Wendell Sailor: Why NSW is up against it
THE NSW Blues may be the reigning champions heading into game one tonight, but there’s one key factor counting against them.
THE night before I didn’t sleep that much.
I was trying not to play the game in my head — my first Origin for Queensland — but I was thinking about all these different scenarios.
“I’ve got to make this tackle.
“I’ve got to score this try.
“If I’m running at Laurie Daley, how am I going to beat him?”
You just don’t know if you’ve got the arsenal to do it.
You might think you have all the right tools and attributes to be an Origin player but until you’re out there in the heat of battle you just don’t know what players are going to come up with.

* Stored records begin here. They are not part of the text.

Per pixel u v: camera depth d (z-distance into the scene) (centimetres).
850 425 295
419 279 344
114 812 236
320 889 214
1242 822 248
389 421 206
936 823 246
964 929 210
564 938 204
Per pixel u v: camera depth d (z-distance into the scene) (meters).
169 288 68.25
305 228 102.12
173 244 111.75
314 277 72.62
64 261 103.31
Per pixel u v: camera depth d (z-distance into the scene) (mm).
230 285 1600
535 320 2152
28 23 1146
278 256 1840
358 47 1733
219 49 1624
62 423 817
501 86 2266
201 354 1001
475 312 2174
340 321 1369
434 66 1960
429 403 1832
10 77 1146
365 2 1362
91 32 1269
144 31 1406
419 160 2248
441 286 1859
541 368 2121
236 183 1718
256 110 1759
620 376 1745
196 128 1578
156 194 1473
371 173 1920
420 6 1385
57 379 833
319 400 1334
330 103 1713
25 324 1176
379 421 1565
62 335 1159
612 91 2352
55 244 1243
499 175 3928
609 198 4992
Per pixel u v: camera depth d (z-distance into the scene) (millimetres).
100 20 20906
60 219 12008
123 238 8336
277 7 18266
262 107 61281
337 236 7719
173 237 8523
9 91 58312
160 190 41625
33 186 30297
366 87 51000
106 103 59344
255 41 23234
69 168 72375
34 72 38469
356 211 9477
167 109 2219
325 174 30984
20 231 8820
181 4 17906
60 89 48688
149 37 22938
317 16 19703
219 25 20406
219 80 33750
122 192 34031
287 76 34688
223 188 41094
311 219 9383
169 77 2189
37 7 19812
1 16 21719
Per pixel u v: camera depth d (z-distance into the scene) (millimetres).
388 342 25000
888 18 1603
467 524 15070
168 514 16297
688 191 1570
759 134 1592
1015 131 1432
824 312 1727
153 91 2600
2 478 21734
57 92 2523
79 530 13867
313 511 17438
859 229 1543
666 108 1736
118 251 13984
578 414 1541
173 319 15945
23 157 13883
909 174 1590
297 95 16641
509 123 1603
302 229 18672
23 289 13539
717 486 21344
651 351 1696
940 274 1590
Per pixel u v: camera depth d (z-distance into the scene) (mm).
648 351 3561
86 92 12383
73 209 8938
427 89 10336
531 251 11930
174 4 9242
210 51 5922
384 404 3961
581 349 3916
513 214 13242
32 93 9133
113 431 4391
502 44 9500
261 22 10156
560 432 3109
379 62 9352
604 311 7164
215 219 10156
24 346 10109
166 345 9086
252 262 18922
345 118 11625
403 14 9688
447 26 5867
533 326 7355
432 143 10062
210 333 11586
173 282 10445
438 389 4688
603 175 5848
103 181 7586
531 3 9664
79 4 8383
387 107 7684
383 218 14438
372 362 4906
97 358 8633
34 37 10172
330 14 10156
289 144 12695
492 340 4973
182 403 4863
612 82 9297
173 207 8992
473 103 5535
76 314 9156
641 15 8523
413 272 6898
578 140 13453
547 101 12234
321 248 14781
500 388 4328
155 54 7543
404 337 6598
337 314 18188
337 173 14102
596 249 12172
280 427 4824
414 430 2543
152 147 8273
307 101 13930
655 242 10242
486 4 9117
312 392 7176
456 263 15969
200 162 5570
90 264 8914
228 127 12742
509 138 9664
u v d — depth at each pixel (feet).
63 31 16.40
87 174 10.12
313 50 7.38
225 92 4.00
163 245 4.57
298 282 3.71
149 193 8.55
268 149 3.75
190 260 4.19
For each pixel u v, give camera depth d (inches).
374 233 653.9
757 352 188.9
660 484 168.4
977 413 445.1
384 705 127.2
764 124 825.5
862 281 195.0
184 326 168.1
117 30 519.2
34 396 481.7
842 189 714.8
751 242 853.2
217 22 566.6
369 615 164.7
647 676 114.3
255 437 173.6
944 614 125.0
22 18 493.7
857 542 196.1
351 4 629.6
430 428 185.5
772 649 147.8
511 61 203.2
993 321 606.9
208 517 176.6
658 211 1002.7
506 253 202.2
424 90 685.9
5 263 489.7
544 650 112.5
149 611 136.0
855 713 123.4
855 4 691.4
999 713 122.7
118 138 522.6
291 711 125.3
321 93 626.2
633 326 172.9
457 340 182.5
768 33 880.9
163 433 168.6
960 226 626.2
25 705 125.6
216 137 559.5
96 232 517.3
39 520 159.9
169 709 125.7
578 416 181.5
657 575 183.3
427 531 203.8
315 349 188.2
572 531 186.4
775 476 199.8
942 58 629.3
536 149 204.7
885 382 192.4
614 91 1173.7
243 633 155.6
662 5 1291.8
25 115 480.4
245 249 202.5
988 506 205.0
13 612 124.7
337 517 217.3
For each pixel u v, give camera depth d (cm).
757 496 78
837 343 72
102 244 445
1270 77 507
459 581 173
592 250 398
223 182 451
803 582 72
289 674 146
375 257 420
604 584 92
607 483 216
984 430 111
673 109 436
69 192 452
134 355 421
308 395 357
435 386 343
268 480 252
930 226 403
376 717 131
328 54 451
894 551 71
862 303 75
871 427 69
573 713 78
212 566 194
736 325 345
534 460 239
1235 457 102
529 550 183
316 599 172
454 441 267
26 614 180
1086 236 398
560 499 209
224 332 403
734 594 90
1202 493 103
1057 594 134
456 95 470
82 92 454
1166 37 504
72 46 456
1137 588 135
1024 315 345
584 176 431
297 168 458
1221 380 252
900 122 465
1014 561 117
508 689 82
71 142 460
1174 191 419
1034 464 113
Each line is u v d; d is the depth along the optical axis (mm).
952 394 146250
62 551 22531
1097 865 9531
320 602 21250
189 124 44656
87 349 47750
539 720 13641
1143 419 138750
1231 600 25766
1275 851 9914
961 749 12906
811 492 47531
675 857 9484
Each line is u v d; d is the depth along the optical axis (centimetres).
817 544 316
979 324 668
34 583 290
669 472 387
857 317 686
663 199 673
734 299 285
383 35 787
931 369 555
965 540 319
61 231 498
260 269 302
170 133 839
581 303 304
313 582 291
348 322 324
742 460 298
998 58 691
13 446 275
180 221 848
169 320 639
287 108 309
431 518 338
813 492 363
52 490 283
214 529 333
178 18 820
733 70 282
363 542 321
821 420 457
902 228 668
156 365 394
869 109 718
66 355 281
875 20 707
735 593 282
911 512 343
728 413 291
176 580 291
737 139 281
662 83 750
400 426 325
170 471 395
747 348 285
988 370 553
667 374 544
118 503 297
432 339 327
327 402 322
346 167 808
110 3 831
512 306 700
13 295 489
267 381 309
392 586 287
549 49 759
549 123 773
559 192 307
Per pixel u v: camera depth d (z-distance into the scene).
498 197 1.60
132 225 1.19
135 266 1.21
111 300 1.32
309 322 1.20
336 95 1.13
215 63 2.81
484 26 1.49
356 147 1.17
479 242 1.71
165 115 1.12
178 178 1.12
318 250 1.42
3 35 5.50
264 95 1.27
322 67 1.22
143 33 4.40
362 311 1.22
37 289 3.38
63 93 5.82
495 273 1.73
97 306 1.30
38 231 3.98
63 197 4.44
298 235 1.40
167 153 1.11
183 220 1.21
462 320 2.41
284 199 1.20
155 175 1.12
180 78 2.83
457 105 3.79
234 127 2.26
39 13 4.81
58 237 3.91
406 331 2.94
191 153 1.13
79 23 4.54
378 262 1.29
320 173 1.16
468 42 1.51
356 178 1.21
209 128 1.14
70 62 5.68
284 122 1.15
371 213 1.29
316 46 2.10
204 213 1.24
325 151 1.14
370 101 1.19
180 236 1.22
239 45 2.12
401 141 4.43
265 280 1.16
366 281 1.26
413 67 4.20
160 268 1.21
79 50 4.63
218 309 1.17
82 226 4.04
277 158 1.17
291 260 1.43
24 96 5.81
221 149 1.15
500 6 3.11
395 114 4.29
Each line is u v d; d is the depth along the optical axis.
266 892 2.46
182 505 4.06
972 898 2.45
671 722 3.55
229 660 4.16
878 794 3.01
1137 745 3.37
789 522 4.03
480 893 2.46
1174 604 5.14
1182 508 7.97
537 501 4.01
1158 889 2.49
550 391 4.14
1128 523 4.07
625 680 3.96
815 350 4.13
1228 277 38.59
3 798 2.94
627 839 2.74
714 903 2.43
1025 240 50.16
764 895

It’s easy to say things like “Josh Jackson or David Klemmer will be a great Origin player for NSW”. But you never know how they’re going to go until they get out there because Origin is such a different beast.
The Blues are going to be up against it because it only takes a couple of those young and inexperienced players to get a bit of stage fright and it becomes a problem.
State of Origin goes that quick. You get out there, you’re out in the middle, and all of a sudden it’s the 80th minute and it’s all over.
You just think, “Where did that go?”
The young NSW forwards are going to have to lay a strong platform. The average age is much younger than Queensland’s.
There’ll also be a big focus on the newlook spine. Mitchell Pearce is a polarising player. People are always talking about whether or not he deserves his spot and whether NSW are a better team without him. Having him, Trent Hodkinson, Robbie Farah and then Josh Dugan at the back — with no Jarryd Hayne — that spine is going to be the big piece of the jigsaw puzzle because the spine controls the game.
Queensland has new faces as well but one thing I’ve noticed from being involved with the Maroons over the years is that team is like a club side.
We saw Dylan Napa last week, the new boy on the block, they were geeing him up during the team announcement. It was a great example of how comfortable they are with each other.
The other thing is Queensland is hungrier now than ever. The players want to show people they’re not over the hill, that they’re not a dad’s army.